Although the result of these initiatives is more accessible, more coherent and shorter rule books, they remain substantial documents. The individual tailored rulebooks run to nearly 1000 pages each; the new listing rules, which came into force on 1 July, comprise nearly 600 pages. We would like to go further than our present initiatives, to rely more on general principles, the discharge of responsibilities by senior management of firms, and the development of not necessarily best, but at least good, practices. In some instances, we have succeeded, largely by working with the grain of the market, in implementing such an approach. Our policy towards the control of softing and bundled products is a prime example where we have succeeded in establishing principles and general responsibilities, with detailed disclosure agreed between the different groups of market players affected. We hope that this approach will prove successful in this important area. It is however undeniable that in many other areas those affected by regulation, whatever their general professed support for principles and flexibility, in practice prefer the certainty of detailed rules. We have already asked trade associations and firms to help us identify detailed rules which could be eliminated and replaced by reliance on principles which none would contest. This has met with a disappointingly limited response, so I repeat the invitation today to assist the FSA in our determination to move in this direction. We have had some success: we are looking to replace detailed guidance on anti-money laundering by high-level requirements about systems and controls; the whole of the programme which goes under the title of Treating Customers Fairly is designed to establish principles, spread good practice and give guidance in a way which, if successful, will avoid detailed regulation; our "Dear CEO" letters have a comparable aim. But we would like, with general support, to do more.

Accountability


A central concern for any responsible regulator is how to provide appropriate accountability to accompany, and balance, the powers and duties given to it. I started my remarks by explaining the annual cycle of plan, report and this, the Annual Public Meeting. We are seeking to make it easier for us and for you to measure what we are delivering against our plan, through identifying specific milestones within each of our three strategic objectives and reporting on them. Of the 36 milestones set out in our plan for 2004/05, we achieved 31, and rescheduled four either because of factors outside our control or because we and the industry agreed that a delay would be useful. In one case, consultation on projection rates and product disclosure, we caused the delay. In our plan for the current year, we have no fewer than 60 milestones and so far have delivered 26, with 24 of those delivered on schedule. The 2 on which we were late were delayed by only a few days. We publish our progress against our milestones quarterly on our website.
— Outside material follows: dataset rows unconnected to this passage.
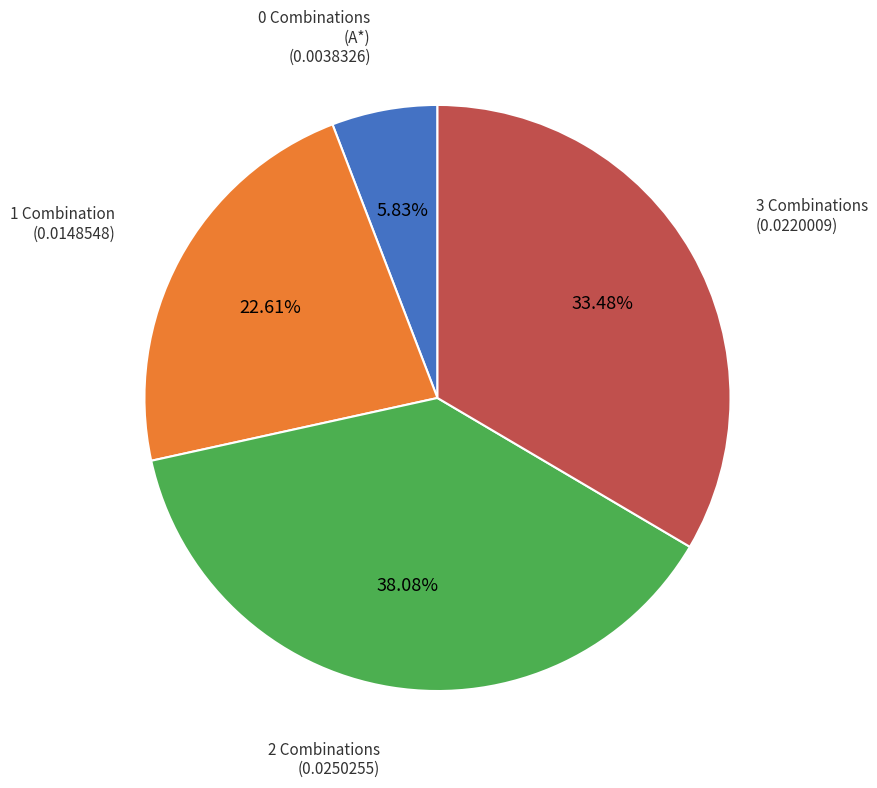

Which category has the biggest portion of the pie?

2 Combinations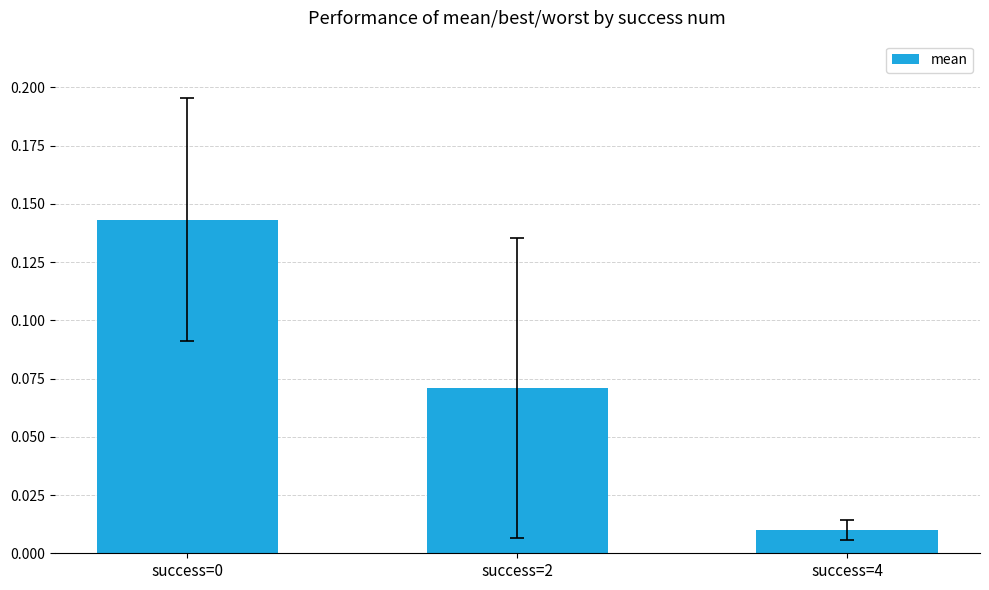

The value at success=0 is 0.0. True or false?

False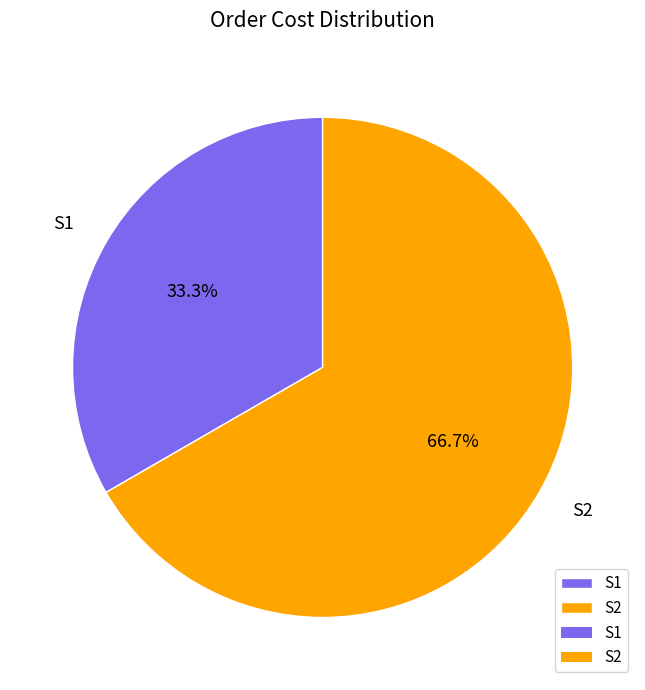

Count the number of slices in the pie.

2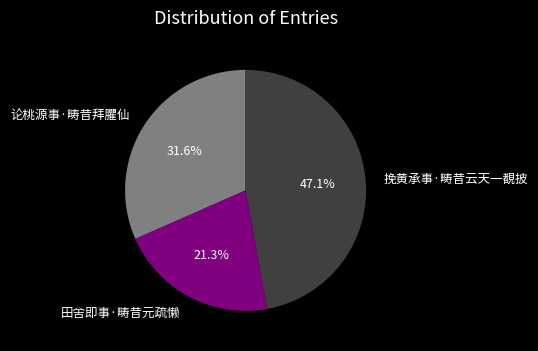

Is there a majority slice in this chart?

No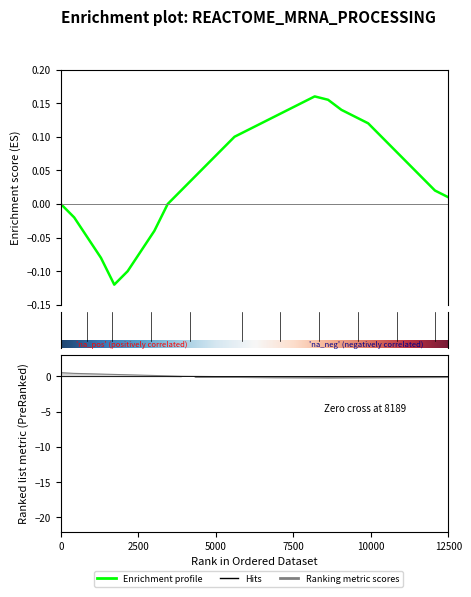

True or false: Ranking metric and Enrichment profile intersect in this chart.

True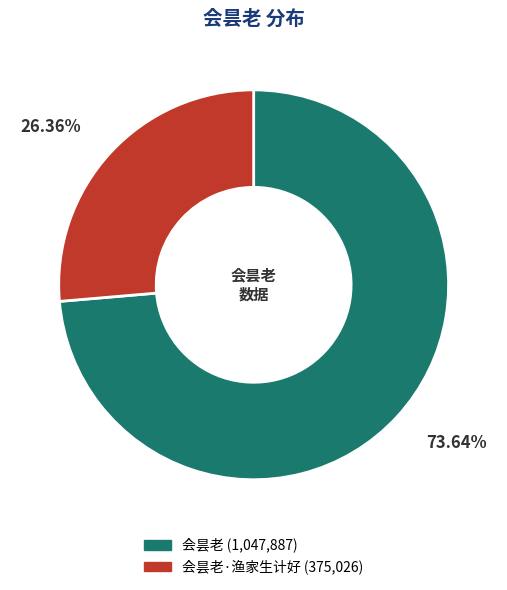

How many slices are in this pie chart?

2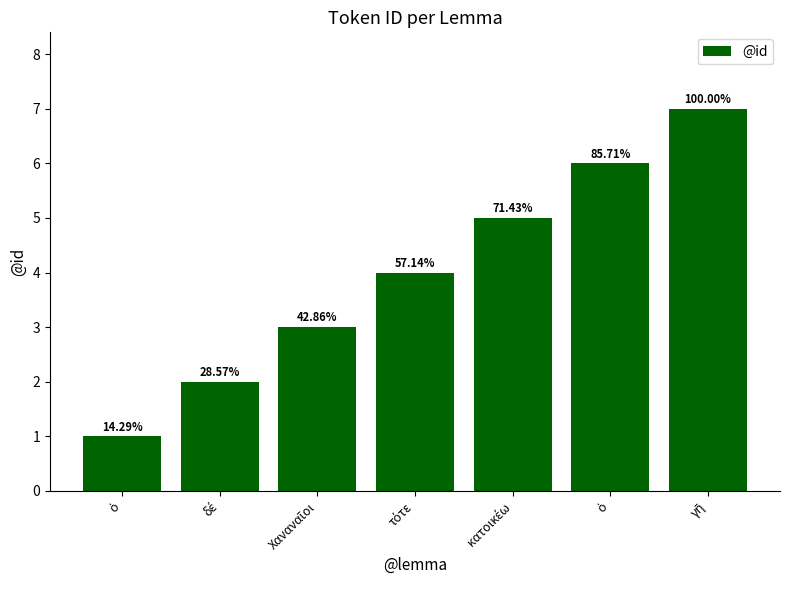

How many bars are there in total?

7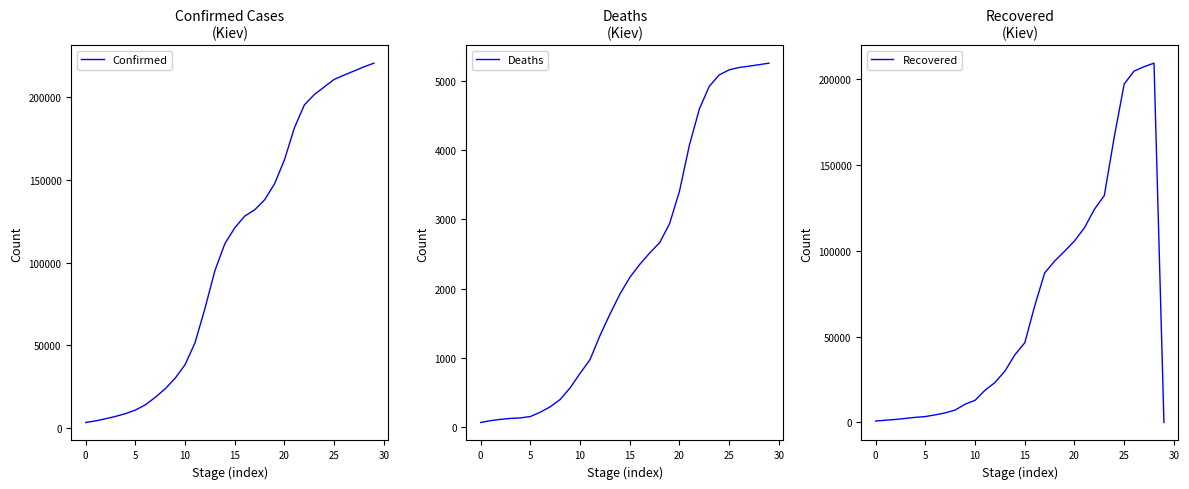

Does the chart have visible grid lines?

No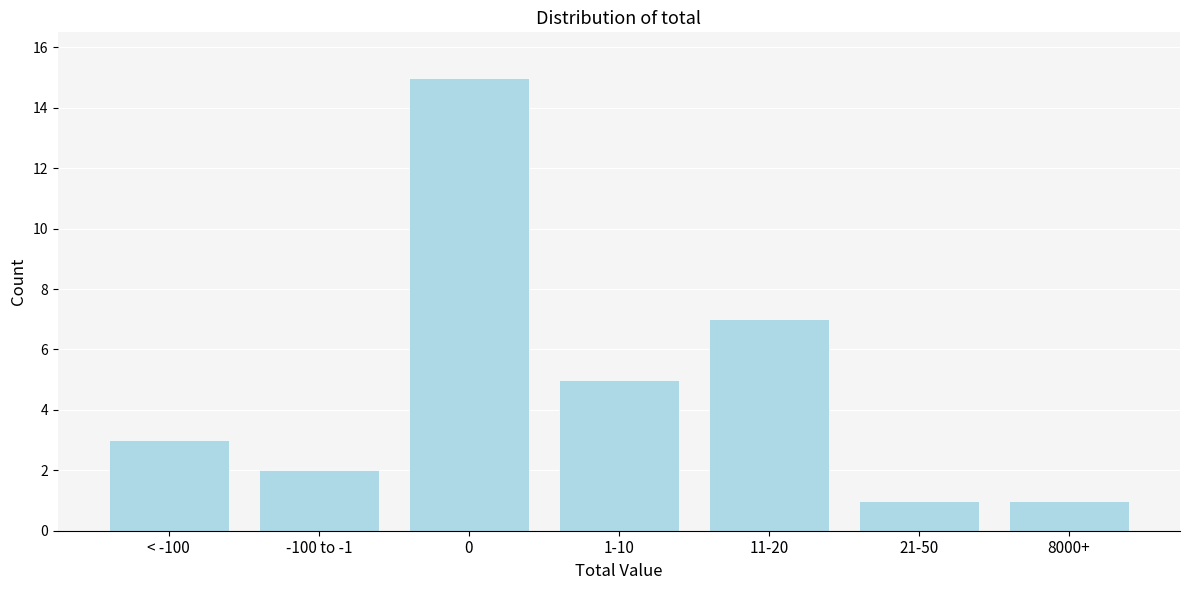

Reading right to left, list all the values displayed in this chart.

1	1	7	5	15	2	3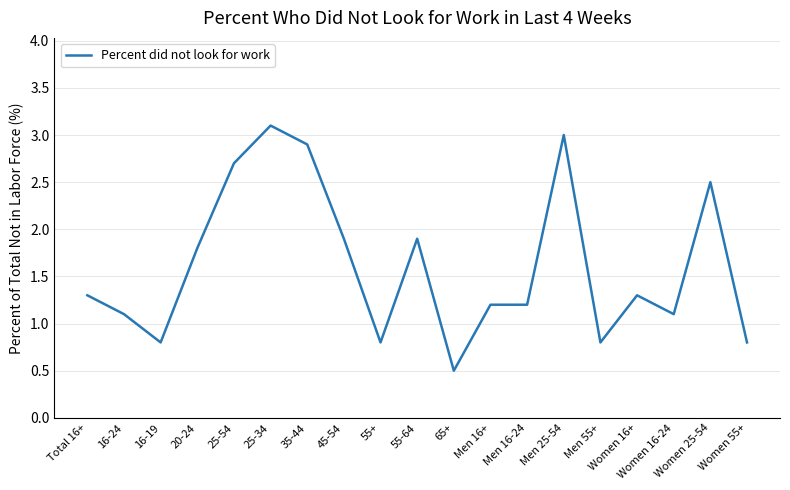

What is the sum of all values?

30.7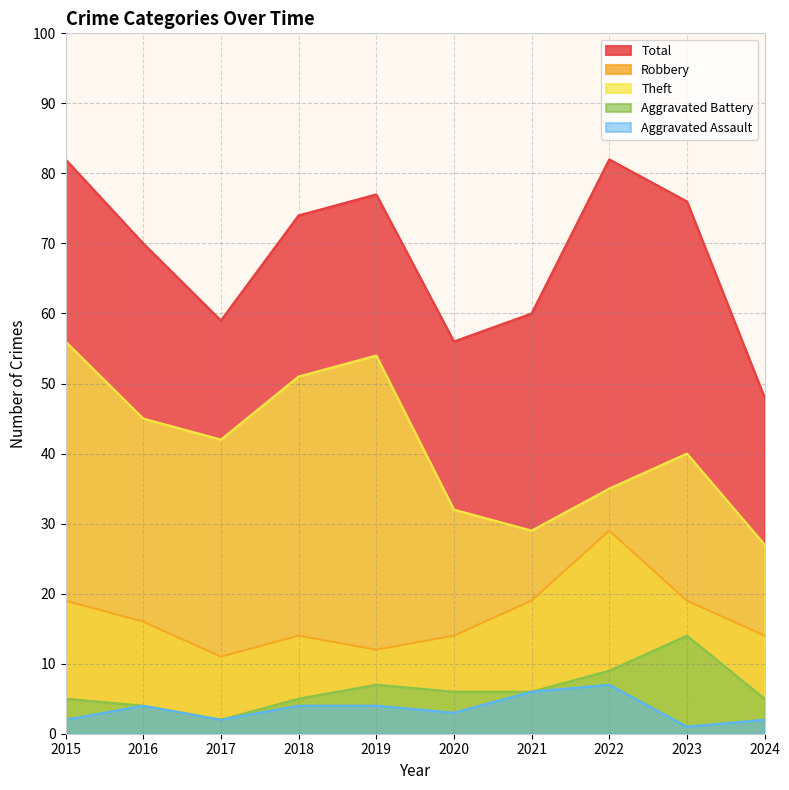

Which series has the largest range (max minus min)?

Total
We are also setting out measures for our day to day performance: how we respond to correspondence; how quickly we make regulatory decisions. We now have 70 service standards, and report regularly on our performance against each. We have fully met 60% of these, and have narrowly missed a further 28 – a performance on which we clearly seek to improve. As far as we have been able to determine, I think it is true that no other financial regulator gives as much clarity in reporting on its performance. It is a measure of our commitment to transparency and accountability.

I will stop there. I hope I have shown the FSA's determination to make further progress towards implementing in practice our commitment in principle to being a proportionate and risk-based regulator – as well as some of the problems we need to solve if we are to make the further progress we seek.

Thank you all again for taking the time to be here today, for the various and significant contributions you make to the FSA’s operations and for the, normally constructive, working relationships we enjoy with you. This is essential in ensuring that our regulatory framework continues to lend solid support to the UK’s pre-eminence in financial services, with all the benefits this brings to British consumers.